Nowadays the only thing these ‘gladiators’ are nourishing themselves on is coconut water and their own reflection. We don’t even get updates on-the-hour from the local constabulary any more. Jesus wept.

Even Origin’s qualities as a hotbed of antagonistic pre-match panto have perished. Verbal warfare has been replaced with blokes singing K-Pop, and the grumpy microwave-safe coaches of yesteryear substituted with retired hippies and fruit providores.

It’s an unavoidable tragedy, and what for? Solely to kowtow to the ‘lawyers’ and a suite of grass-fed bed-wetters who have never watched the game, and never will. Its PC gone MAD. Seriously, a little bit of chronic traumatic encephalopathy never hurt anybody, did it? I’ve never had it in my kidneys, have you?

Basically, the only thing that isn’t terminal about Origin is the ratings. This is a credit to the resilience of the concept considering the retirement of so many superstars in recent years, not to mention Channel Nine’s decision to grant hosting duties to Karl Stefanovic.


Such is Origin’s appeal to eyeballs, if you’ve lost a loved one in this great country of ours, there’s a one-in-twenty chance of finding them in front of a television on Origin night, most likely crushed to death under a pile of gambling ads.

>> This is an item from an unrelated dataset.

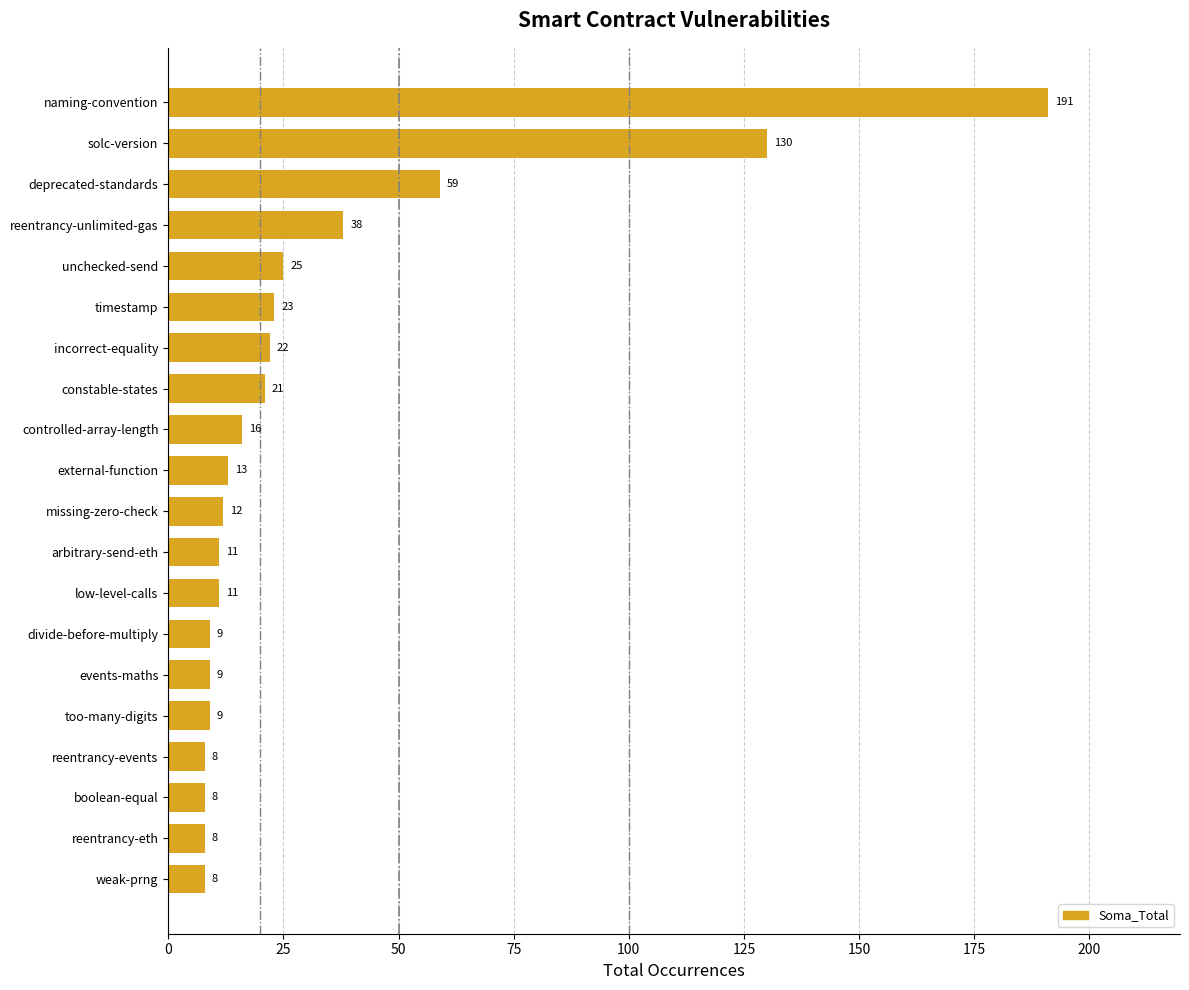

Which label corresponds to the largest value in the chart?

naming-convention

This breathtaking pulling power is why the host broadcaster is given carte blanche to do whatever they hell they want: late kick-off times, gratuitous ad breaks, and as much blended promotion as their commercial heart desires.

It’s commonly accepted that when Arthur Beetson landed that fateful blow upon his Eels teammate Michael Cronin in the inaugural game in 1980, EVERYONE immediately agreed – this would look terrific cross-promoted with Lego Masters. And here, a long-term partnership of mutual self-interest was formed.